Even after being designated as an "essential business," HoganWillig purportedly received a "cease and desist" letter in April from state officials, calling for the firm to stop employees from reporting to its office in Getzville, New York, according to the complaint.
HoganWillig said it submitted plans to the state for how to reduce the number of employees who report to the office, including the use of electronic monitoring for workers, but the lawsuit claims that state officials were dissatisfied with the firm's remedies.
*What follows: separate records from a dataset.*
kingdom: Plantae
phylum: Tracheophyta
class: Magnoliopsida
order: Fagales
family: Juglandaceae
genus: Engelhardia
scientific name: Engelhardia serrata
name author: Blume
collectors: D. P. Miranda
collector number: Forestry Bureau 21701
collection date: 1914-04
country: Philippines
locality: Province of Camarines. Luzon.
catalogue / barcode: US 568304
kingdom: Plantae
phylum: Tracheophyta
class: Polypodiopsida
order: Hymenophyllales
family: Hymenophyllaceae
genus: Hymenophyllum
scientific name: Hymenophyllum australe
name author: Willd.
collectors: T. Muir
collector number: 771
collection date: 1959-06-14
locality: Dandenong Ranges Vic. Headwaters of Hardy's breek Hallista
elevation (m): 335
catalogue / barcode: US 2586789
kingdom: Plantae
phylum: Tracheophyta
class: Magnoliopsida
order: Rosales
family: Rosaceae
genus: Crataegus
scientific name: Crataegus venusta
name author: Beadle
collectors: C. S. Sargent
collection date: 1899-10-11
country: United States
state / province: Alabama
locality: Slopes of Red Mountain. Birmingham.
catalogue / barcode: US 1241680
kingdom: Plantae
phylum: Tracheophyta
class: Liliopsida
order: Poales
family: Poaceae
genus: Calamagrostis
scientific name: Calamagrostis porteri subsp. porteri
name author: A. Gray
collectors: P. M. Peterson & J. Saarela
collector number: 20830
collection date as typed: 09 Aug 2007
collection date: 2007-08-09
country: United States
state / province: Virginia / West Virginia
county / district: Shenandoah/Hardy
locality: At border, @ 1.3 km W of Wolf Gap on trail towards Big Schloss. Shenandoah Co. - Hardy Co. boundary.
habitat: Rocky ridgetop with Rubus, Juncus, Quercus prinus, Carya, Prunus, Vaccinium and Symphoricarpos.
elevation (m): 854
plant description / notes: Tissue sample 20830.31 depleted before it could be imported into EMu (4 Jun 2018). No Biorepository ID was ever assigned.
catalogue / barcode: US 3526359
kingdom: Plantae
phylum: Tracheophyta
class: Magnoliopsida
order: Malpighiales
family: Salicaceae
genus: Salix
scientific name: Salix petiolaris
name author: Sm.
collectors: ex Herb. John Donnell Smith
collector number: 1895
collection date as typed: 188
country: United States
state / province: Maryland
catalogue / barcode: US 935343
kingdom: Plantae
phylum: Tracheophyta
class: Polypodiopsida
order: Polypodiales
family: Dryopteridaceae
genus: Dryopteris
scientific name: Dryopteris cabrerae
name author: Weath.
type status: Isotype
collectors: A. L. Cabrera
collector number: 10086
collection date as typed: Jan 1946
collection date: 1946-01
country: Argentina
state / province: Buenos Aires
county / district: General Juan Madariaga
HoganWillig's lawsuit asks the court to issue an order barring Cuomo and James from abusing their power and order the state to pay for its attorney fees and costs.
But in its motion to dismiss Tuesday, the state said the firm received the cease-and-desist letter because it appeared to be violating state orders by allowing workers to conduct real estate transactions in person and perform business in its offices that could be performed remotely.
The state noted that it had received multiple complaints that the firm was requiring attorneys and staff to report to the office for work regardless of whether the tasks could be done remotely and the firm's insistence that it was "encouraging" workers to stay home does not comply with Cuomo's orders.
The state said ultimately the lawsuit can't move forward, because it ignores the fact that Cuomo has issued 40 executive orders related to the coronavirus and business closures since March and the orders the lawsuit complains about have been lifted. Therefore, the firm's legal challenges are moot, its business isn't being harmed and the firm doesn't have standing to state a claim for relief, the motion says.
"Any argument that plaintiff could be injured if the governor imposed new restrictions if COVID-19 infections rates increased exponentially in Western New York and that plaintiff might be injured if such [executive orders] applied to it is an accumulation of inferences that is too speculative to supply a predicate for prospective injunctive relief and does not show a real and immediate threat of injury," the motion says.
Even if the law firm could show it was being harmed, the state argues that sovereign immunity bars such claims against the governor and James. The claims also fail under the U.S. Supreme Court holding in its 1905 decision in Jacobson v. Commonwealth of Massachusetts that "a community has the right to protect itself against an epidemic of disease which threatens its members," the motion says.
"It cannot seriously be disputed that limiting in-person contact in the workforce to only essential business activity bore a real and substantial relation to suppressing the spread of the COVID-19 virus," the motion says.
The state also argued that the firm's claims fail for a host of other reasons, including that they aren't adequately pleaded, they aren't supported by the evidence, they aren't ripe and they fall "woefully short" of stating a claim. The state asked the judge to grant its motion to dismiss, deny the firm fees and costs and end the case for good.
A hearing on the motion is set for Oct. 21 before U.S. District Judge John L. Sinatra Jr.
Representatives for the parties didn't immediately respond Tuesday to requests for comment.
HoganWillig is represented in-house by Corey J. Hogan.
James and Cuomo are represented by George Michael Zimmermann of the Office of the New York State Attorney General.
The case is HoganWillig PLLC v. Letitia James et al., case number 1:20-cv-00577, in the U.S. District Court for the Western District of New York.